Kafka Streams Transformation Examples featured image: https://pixabay.com/en/dandelion-colorful-people-of-color-2817950/

Kafka Streams – Why Should You Care?

Why Kafka Streams?

Kafka Streams is another entry into the stream processing framework category with options to leverage from either Java or Scala.  In this post, we’ll describe what is Kafka Streams, features and benefits, when to consider, how-to Kafka Stream tutorials, and external references.  Ultimately, the goal of this post is to answer the question, why should you care?

What is Kafka Streams?

Kafka Streams is a client library for processing and analyzing data stored in Kafka. Developers use the Kafka Streams library to build stream processor applications when both the stream input and stream output are Kafka topic(s).  We’ll cover stream processors and stream architectures throughout this tutorial.

Some of you may be wondering, why Kafka Streams over Kafka Connect or writing your own Kafka Consumer or Kafka Producer?  What makes Kafka Streams different?

Well, to answer those questions, we should note one key difference right from the start.

As mentioned, Kafka Streams is used to write stream processors where the input and output are Kafka topics.  Visually, an example of a Kafka Streams architecture may look like the following.

Kafka Streams Example
Kafka Streams Example

As see above, both the input and output of Kafka Streams applications are Kafka topics.

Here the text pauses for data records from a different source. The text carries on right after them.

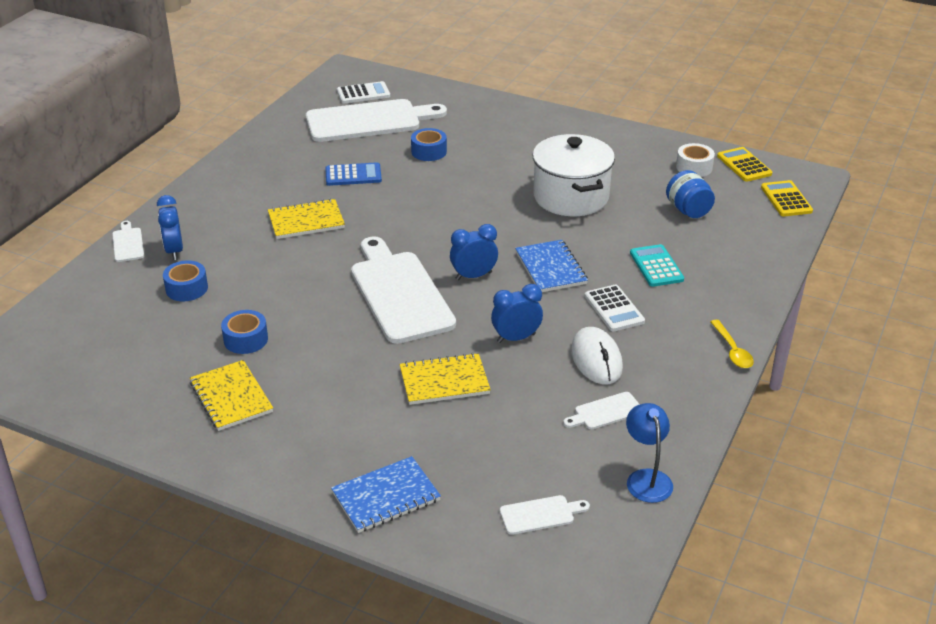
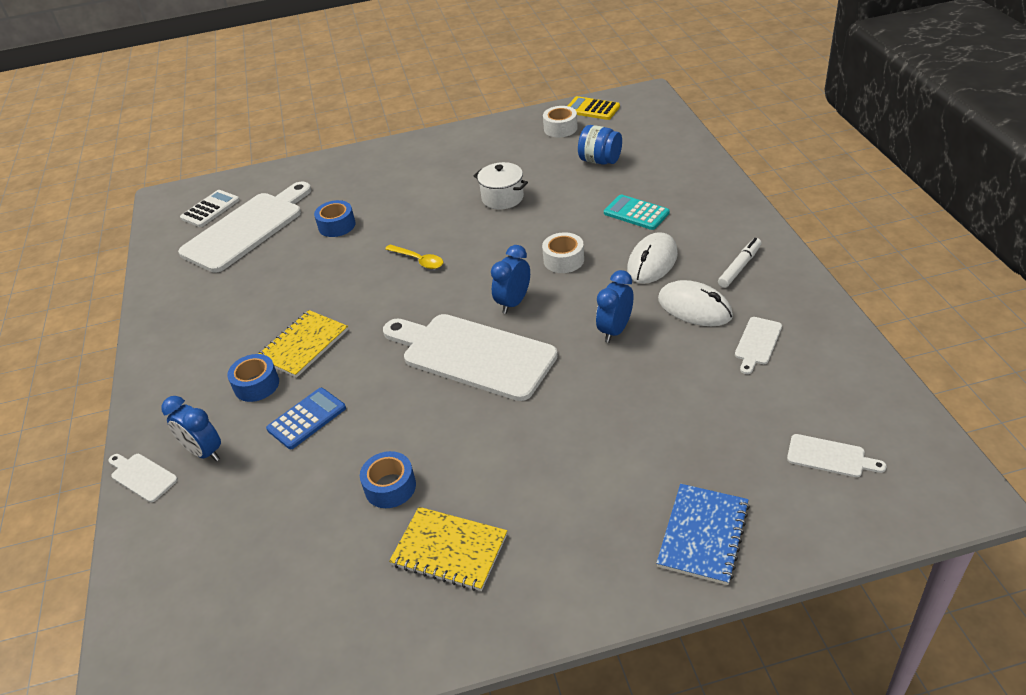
camera: 35 degrees left, 5 degrees up
(186, 288) = (266, 479): blue tape -> blue tape (256, 385)
(353, 175) = (294, 281): blue calculator -> blue calculator (306, 419)
(444, 381) = (610, 403): yellow notebook -> none
(540, 514) = (830, 457): white cutting board -> white cutting board turned 75 degrees clockwise
(550, 268) = (563, 260): blue notebook -> white tape
(571, 197) = (502, 198): white pot -> white pot, size x0.57
(614, 309) = (652, 262): white calculator -> white mouse
(646, 478) = (854, 373): blue lamp -> none
(676, 353) = (739, 267): none -> white marker
(732, 350) = (771, 241): yellow spoon -> yellow spoon (418, 260)
(786, 199) = (652, 117): yellow calculator -> none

From this image, it appears Kafka Consumer and Kafka Producer APIs are being used.  Is either of these APIs used in Kafka Streams based apps?  Well, the answer is yes and no.  Kafka Streams builds upon Kafka Producer and Consumer libraries, so it is able to leverage the native capabilities of Kafka such as fault tolerance, distributed coordination, and parallelism.  But, it doesn’t expose the APIs directly.  Instead, input and output to Kafka topics in Kafka Streams apps are available via Consumer and Producer abstractions such as the Kafka Streams DSL and Processor API.  You’ll learn more about these in the Kafka Streams tutorial section below.

Ok, but why not configure and run a Kafka Connect based app?  Good question, but as I understand it, Kafka Connect is essentially the E and L in ETL.  Support for transformations is minimal as seen in the Kafka Connect Transformations documentation.  In addition, the transformations are on a per message basis, or single message transforms, rather than across a stream.  Finally, and somebody please correct me if I’m wrong here, but are there options for using a Kafka topic as either a sink or source in Kafka Connect?

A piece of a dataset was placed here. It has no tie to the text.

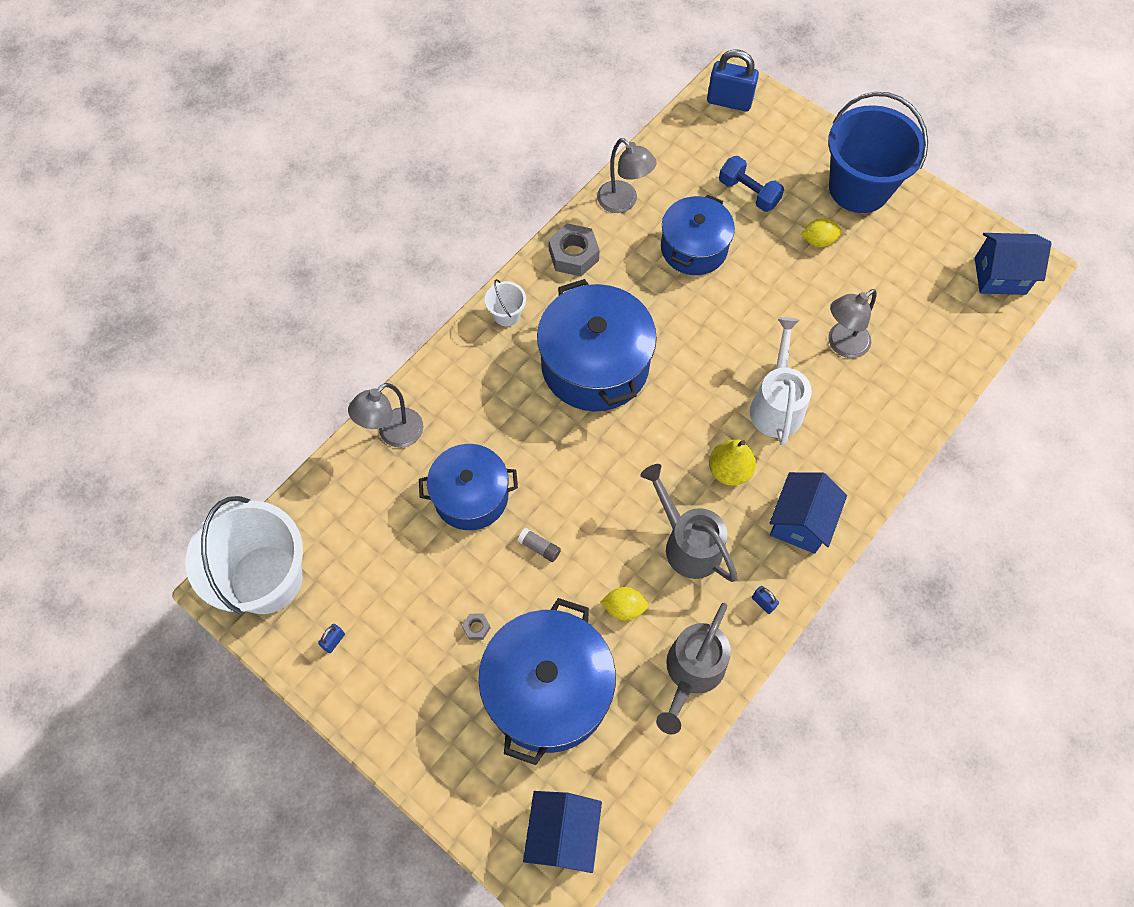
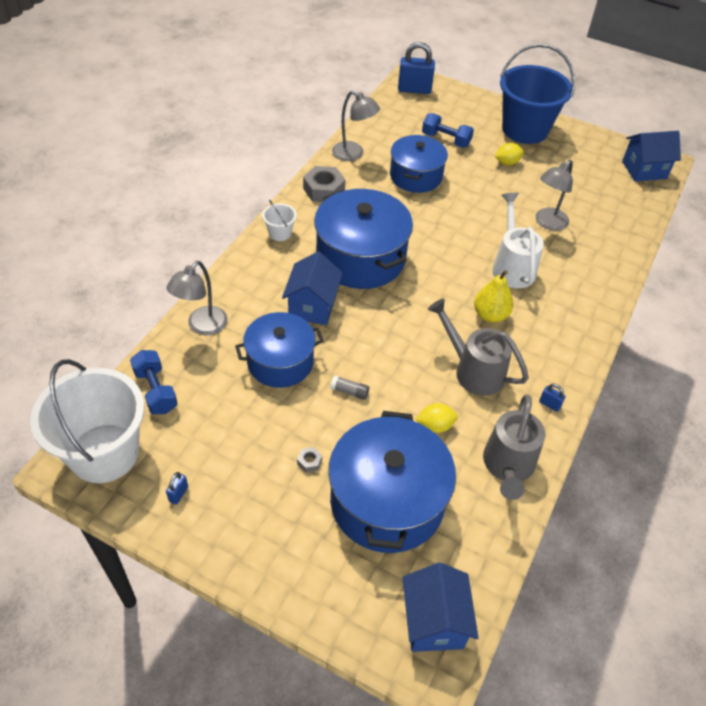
camera: 15 degrees left, 15 degrees down
(330, 511) = (156, 391): none -> blue dumbbell
(800, 522) = (559, 343): blue house -> blue house (312, 306)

KAFKA STREAMS FEATURES AND BENEFITS

Some of the factors I find appealing about Kafka Streams include:

  • Lightweight – no external dependencies other than Kafka itself of course, yet you can still scale out horizontally
  • Testable – it’s easy to write Kafka Streams test (see the tutorial section for links on how to test Kafka Streams)
  • JVM – I don’t have to learn a new language.  Can continue to use Scala as I can in Spark.
  • Exactly-once processing guarantees.  This is really powerful and shows how Kafka has evolved over the years.  I’m a big fan but believe we need to be careful when considering processing vs delivery.  For more, see my thoughts on exactly once in Kafka
  • Abstraction DSL – as you can see from the Kafka tutorials, the code is very readable.
  • Ability to perform both stateless transformations and stateful aggregations and joins
  • Supports common stream processing constructs such as differences in meaning of time and windowing
  • API is familiar coming from Apache Spark, so the learning curve is low

Why Kafka Streams?

To answer the question of why Kafka Streams, I believe we need to understand the role of Kafka Streams in a larger software architecture paradigm change from batch-oriented to stream-oriented.  We need to speak of the emergence of stream processors and streaming architectures.  For me, the person who influenced my thinking most on this topic most was Martin Kleppman.  When I downloaded the freely available “Making Sense of Stream Processing” book, I had already experimented and deployed to production Kafka, Lambda and kappa architectures, CAP theorem and microservices, so I wasn’t expecting the book to be that impactful.  But it was.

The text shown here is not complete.